Le coût élevé des véhicules électriques actuels s’explique, selon Rawlinson, par l’approche dominante dans l’industrie. “Je ne suis pas surpris que les voitures électriques soient chères. C’est parce que les constructeurs obtiennent l’autonomie principalement en augmentant la taille des batteries.”

Cette stratégie crée un cercle vicieux : plus d’autonomie exige plus de batteries, ce qui augmente les coûts et pénalise l’accessibilité des véhicules électriques. “Comment rendre ces véhicules abordables dans ces conditions ? C’est impossible si vous devez y mettre toutes ces batteries coûteuses.”

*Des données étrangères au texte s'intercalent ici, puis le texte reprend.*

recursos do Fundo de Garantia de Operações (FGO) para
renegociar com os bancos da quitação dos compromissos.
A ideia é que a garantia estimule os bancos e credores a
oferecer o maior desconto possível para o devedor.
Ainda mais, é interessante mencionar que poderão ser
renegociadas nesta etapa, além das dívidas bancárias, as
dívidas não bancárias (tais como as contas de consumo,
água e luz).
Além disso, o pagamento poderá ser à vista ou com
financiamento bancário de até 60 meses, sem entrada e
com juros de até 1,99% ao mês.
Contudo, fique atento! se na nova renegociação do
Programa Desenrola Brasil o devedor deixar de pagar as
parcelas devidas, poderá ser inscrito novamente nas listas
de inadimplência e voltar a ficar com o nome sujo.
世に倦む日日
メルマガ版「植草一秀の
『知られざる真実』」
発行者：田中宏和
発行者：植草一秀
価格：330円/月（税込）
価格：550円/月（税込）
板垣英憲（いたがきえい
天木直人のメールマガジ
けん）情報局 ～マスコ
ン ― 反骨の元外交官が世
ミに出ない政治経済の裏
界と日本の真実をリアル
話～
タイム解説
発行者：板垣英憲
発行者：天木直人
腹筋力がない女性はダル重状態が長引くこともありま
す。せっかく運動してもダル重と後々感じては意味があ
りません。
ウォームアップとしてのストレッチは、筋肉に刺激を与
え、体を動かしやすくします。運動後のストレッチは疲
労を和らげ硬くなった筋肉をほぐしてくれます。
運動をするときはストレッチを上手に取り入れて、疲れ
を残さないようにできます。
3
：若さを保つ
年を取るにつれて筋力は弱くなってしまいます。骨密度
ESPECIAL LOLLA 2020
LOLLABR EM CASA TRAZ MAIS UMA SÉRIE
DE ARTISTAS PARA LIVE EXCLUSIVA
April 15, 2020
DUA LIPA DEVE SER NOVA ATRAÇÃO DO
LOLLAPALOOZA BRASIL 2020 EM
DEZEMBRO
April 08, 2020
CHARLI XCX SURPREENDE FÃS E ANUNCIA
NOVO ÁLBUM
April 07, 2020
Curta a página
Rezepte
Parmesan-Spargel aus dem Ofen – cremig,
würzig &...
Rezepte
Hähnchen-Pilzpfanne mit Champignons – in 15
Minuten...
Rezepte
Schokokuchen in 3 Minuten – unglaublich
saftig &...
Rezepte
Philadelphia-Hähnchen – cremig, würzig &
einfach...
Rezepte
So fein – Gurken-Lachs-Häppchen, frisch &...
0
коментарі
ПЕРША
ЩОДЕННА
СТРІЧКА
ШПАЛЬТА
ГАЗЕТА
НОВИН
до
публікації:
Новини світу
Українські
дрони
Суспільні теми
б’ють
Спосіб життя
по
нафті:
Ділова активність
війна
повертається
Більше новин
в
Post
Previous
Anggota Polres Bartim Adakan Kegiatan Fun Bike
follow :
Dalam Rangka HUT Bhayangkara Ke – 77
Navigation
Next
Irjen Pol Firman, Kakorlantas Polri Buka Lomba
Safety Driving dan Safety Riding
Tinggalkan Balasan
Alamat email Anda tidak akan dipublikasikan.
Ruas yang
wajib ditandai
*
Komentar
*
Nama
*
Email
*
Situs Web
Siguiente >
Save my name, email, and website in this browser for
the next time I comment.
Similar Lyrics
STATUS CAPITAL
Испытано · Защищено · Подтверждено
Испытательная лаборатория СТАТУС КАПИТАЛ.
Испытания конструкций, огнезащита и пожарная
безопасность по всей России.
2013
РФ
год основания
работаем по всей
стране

La technologie développée par Lucid permettrait de briser ce cycle, en offrant l’autonomie nécessaire sans le surcoût associé aux batteries surdimensionnées. “Cela va se vérifier dans les prochaines années. Les gens ne le voient pas aujourd’hui parce que nous avons des voitures haut de gamme qui rivalisent avec Mercedes et Porsche. Mais cela deviendra évident quand nous aurons des voitures plus abordables.”

Rawlinson pointe également du doigt la fiabilité insuffisante des infrastructures de recharge publiques comme frein majeur à l’adoption massive. “Actuellement, nous n’avons pas d’infrastructure fiable et nous n’avons pas assez de voitures avec une autonomie suffisante. C’est une expérience horrible pour beaucoup d’utilisateurs.”

Face à ces défis, la vision de Lucid représente une voie alternative prometteuse. En privilégiant l’efficience plutôt que la simple augmentation de la capacité des batteries, l’entreprise trace un chemin vers des véhicules électriques plus performants, plus légers et potentiellement plus abordables. Dans un marché où la plupart des constructeurs suivent la même approche, cette perspective dissidente pourrait bien représenter l’avenir de la mobilité électrique.